Page text

· · · · ·

Why all this retrospect in my blog? I was sweating out a tough 55 minutes on the stairmaster a few weeks ago, flipping through Maclean's (a pretty thoughtful Canadian current events magazine). Just when I thought my heart rate couldn't go higher, I turned to a feature story about the return of nuclear energy. The instructions on the machine said to stop if I became "faint, dizzy, or short of breath." So I closed the magazine and pretended that I hadn't seen it, and felt much better as I finished my workout.

· · · · ·

Data supplied
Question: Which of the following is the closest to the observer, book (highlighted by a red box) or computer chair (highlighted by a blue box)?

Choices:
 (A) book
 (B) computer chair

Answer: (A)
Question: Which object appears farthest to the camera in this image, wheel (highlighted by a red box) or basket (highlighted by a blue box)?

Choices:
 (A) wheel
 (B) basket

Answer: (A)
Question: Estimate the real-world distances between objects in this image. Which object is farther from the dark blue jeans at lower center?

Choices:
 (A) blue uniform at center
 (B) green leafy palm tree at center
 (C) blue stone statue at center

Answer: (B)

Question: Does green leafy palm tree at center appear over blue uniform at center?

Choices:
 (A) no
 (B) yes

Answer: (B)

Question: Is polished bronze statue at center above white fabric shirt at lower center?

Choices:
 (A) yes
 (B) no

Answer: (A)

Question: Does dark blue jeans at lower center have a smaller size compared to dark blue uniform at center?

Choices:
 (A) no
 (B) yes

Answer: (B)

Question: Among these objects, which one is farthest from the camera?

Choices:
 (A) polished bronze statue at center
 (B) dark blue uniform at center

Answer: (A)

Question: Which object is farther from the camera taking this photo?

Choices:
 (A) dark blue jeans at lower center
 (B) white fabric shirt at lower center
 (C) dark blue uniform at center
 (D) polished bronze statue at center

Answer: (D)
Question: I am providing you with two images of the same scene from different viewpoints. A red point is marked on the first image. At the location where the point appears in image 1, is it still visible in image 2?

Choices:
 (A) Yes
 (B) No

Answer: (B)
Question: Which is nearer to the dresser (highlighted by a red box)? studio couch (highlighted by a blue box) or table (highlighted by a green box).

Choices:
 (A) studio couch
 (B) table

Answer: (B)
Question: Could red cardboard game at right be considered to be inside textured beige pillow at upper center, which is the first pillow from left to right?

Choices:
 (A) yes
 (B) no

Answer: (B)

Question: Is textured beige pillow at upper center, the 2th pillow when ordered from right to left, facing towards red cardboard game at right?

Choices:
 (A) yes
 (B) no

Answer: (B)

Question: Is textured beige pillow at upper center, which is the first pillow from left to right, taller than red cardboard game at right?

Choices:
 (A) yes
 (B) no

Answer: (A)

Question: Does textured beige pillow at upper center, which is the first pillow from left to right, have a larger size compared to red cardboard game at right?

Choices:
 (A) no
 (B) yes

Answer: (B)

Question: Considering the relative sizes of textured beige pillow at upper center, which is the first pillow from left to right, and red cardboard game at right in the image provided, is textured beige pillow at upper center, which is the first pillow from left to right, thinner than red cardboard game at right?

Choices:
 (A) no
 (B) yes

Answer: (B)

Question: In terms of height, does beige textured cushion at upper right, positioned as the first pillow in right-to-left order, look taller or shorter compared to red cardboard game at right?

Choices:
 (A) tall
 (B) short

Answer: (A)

· · · · ·

Problems and tasks
(a) In the blog excerpt about nuclear energy, how long did the stairmaster workout last?
(b) Write the next few sentences of the blog excerpt about nuclear energy, picking up after its final sentence.
The records are from a separate source and have nothing to do with the blog excerpt about nuclear energy.

Response list
(a) 55 minutes.

(b)
Where did nuclear go and what's going on with it now? After the meltdown incidents at Three Mile Island and then Chernobyl, it seemed like you couldn't get any more three-inch deck screws into the coffin of nuclear energy. Everybody "knew" you couldn't trust it any further than you can throw it - and heavy water is pretty heavy. Who wants their milk to double as the refrigerator light? (Cows in the fallout zone of Chernobyl... you get it.) Leaky storage drums in Nevada and Tibet continue to poison water supplies. No one could promise the problems would stop. So we turned to other alternatives to experiment with - solar, wind, those funky wave-motion-capturing turbines offshore, etc. - but mostly just stuck with coal, natural gas, and oil. Existing nuclear plants have been kept online, but no new ones have been built in the US for decades and expired ones (they do expire) are decommissioned and dismantled in a lengthy process.
It seems, however, that we the public are getting more upset about greenhouse gas emissions and climate change due to burning fossil fuels. Storms, heat waves, and droughts are becoming common enough to merit at least a bit of attention to our plight on this tiny ball we call home. So the Big Decision makers are getting ramped up to sell nuclear energy as the cleaner, "greener" option for meeting our energy needs in the future.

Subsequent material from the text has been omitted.